There are a bunch of modern messaging systems that encrypt in much the
way you have in mind (Keybase, Signal), but key discovery is still a
weak point for them. Of the ones I'm familiar with, Keybase has the
best story.

Q: What problems does Blockstack create for application developers?

A: My impressions from having used and built systems like Blockstack
is that they are significantly harder to develop for than the
traditional web site arrangement.

The storage interface is restricted to key/value. So there are no
powerful queries such as you get from SQL databases. And queries take a
relatively long time (each must cross the Internet).

Security has to be enforced with cryptography. For data that should
only be read by the data's owner, that's not a problem. But for shared
data, it's pretty awkward to arrange for the required encryption. You
could encrypt the data once for each permitted reader; or encrypt the
data once with a unique key and encrypt that key for each permitted
user. If you want to support big groups (e.g. everyone in EECS),
that's another level of complexity, particularly if the person who
controls the group membership is different from the person who owns
the data. If you need to retract access (e.g. if someone leaves EECS)
that's even more complex.

Many web sites need to use data that the user shouldn't be able to
see. For example, when I use eBay, the software I run needs to be able
to tell me if I'm currently winning the auction, which requires the
software to know what other people have bid. But I can't be allowed to
know other bids directly, or if I'm not winning. But if the eBay
software runs on my computer (as it would with Blockstack), I can
modify it to tell me anything the software knows. The real eBay solves
this by running the software on their own servers, and storing user
bids in their own database, but the point of Blockstack is to reject
that arrangement.

Many web sites have data that's really the property of the web site
itself, not any user. Blockstack has no obvious way to support that.

Many web sites maintain public data that's not owned by any user, and
incorporates many users' data. Indices and "like" counts, for example,
or the article rankings for the front pages of Reddit and Hacker News.
Blockstack has a scheme for indices specifically, but it's
centralized, and it's not clear how to build other shared constructs.

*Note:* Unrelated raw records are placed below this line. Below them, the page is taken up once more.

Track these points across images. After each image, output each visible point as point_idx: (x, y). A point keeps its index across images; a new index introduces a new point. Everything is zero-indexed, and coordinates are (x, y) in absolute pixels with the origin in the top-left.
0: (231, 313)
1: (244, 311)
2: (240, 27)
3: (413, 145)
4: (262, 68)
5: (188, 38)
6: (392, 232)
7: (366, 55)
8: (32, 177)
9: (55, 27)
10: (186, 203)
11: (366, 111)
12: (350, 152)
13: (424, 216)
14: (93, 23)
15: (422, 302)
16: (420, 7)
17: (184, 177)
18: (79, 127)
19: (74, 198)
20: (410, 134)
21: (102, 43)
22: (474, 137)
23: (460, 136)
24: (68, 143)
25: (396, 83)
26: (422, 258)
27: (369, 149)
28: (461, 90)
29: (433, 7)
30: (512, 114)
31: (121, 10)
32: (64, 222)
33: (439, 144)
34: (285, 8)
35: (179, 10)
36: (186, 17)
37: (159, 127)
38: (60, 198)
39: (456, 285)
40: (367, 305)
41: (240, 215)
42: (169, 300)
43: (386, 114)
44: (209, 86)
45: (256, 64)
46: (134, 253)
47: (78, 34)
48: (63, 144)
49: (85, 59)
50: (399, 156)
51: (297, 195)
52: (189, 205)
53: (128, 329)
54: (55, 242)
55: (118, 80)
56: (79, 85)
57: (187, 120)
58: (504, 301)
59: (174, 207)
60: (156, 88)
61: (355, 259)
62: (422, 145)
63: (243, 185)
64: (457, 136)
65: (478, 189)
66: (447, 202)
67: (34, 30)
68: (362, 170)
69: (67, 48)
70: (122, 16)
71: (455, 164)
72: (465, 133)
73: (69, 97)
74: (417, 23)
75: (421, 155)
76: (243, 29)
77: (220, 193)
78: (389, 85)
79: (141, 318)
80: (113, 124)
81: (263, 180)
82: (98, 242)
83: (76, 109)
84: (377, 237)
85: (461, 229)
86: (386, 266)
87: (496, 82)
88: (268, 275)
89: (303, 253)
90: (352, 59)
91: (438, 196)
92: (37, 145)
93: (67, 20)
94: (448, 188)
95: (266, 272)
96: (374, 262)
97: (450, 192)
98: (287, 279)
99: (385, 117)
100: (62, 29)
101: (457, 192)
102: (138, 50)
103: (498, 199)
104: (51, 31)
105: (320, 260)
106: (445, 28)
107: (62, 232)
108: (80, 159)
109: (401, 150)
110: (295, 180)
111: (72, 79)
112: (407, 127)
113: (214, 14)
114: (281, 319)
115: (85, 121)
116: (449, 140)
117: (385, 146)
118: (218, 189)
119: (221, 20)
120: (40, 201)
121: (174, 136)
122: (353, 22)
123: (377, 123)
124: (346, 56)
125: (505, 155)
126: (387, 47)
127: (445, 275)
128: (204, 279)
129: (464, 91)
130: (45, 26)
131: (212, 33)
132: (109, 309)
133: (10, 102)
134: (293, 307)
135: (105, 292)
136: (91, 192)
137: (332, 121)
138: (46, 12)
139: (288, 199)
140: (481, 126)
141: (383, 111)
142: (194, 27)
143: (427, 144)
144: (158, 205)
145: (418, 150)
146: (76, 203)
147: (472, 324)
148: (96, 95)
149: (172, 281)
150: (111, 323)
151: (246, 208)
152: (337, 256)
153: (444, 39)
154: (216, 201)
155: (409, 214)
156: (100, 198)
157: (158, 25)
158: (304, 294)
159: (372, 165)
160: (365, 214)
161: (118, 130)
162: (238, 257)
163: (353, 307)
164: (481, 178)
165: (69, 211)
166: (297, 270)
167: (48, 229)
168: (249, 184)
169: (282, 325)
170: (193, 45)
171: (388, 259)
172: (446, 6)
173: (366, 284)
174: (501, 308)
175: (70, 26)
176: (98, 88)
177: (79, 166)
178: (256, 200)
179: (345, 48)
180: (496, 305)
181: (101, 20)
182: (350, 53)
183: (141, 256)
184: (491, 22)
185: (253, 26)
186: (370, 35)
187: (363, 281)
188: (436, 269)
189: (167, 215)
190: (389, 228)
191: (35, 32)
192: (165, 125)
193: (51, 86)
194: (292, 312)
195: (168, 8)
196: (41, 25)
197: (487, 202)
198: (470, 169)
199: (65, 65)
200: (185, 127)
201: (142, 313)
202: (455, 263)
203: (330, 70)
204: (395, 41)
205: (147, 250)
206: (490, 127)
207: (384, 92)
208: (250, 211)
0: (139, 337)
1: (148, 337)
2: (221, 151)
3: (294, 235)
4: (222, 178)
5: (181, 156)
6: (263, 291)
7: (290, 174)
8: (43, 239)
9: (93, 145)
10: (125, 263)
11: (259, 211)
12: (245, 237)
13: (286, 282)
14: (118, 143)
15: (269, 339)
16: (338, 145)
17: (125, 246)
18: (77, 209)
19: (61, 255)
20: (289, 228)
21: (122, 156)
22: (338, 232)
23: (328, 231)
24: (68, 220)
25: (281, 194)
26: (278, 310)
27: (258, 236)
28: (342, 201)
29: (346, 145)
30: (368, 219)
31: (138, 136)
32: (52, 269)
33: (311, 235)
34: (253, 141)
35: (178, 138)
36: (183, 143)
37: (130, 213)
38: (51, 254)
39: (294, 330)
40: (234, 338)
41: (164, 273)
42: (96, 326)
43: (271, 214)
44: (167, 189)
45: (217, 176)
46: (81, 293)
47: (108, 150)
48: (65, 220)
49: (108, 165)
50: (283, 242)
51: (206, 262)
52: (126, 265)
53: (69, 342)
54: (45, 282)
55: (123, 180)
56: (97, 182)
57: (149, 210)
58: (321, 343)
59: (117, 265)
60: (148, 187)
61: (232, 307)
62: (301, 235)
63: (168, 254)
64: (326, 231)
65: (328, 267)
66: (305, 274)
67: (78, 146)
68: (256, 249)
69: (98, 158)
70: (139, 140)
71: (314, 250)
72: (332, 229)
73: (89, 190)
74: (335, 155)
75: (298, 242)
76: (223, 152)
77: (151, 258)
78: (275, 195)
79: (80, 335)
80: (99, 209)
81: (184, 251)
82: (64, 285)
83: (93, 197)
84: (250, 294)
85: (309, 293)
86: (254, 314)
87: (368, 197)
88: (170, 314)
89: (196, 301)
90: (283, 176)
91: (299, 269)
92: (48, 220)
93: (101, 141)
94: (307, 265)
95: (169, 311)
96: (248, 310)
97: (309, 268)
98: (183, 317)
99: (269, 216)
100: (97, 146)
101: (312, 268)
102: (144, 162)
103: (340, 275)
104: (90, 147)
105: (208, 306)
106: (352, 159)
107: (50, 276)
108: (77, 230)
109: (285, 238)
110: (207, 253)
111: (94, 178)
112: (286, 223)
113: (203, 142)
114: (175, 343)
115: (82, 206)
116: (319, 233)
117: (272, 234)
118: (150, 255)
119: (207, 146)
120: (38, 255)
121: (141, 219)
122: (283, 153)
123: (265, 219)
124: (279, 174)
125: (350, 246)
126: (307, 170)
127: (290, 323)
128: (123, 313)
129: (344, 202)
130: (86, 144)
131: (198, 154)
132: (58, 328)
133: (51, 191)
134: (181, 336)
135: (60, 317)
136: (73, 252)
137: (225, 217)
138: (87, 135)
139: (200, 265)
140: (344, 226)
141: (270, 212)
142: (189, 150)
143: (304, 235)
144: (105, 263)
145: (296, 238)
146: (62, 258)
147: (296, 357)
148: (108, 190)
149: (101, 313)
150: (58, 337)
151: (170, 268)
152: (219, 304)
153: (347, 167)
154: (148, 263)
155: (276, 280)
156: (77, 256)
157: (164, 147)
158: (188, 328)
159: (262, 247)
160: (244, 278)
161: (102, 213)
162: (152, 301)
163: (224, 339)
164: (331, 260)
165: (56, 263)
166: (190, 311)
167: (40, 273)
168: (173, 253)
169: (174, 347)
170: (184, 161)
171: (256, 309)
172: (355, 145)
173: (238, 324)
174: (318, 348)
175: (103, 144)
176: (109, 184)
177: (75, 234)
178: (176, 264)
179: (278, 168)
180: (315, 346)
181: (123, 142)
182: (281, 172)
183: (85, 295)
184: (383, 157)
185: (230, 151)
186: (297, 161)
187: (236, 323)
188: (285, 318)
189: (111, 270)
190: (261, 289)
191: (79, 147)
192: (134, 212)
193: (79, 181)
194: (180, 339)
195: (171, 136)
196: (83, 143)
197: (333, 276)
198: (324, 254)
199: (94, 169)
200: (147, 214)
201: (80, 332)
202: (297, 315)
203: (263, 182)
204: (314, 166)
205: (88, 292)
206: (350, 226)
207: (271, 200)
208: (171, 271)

Q: What is the consistency hash about?

A: Blockstack can suffer forks in its own sequence of transactions,
for example if different Blockstack peers run different software
versions that have different rules for accepting transactions. If
Blockstack weren't careful it might never notice such a fork. But
these forks could hide malicious behavior -- if (perhaps by exploiting
software version differences) an attacker cause some Blockstack peers
to see a given transaction, but others to ignore it. Blockstack uses
the Consistency Hashes to ensure that any such fork is noticed --
after a fork, each peer will only pay attention to subsequent
transactions on the same fork, and will ignore transactions on other
forks. This is tricky on top of Bitcoin -- Blockstack cannot simply
put the hash of the previous transaction in each of its transactions,
because a given Blockstack peer is likely not aware of all the recent
transactions. Thus Blockstack uses a looser scheme involving a kind of
skip-list of previous hashes, so that peers can decide how close they
are to having seen identical histories.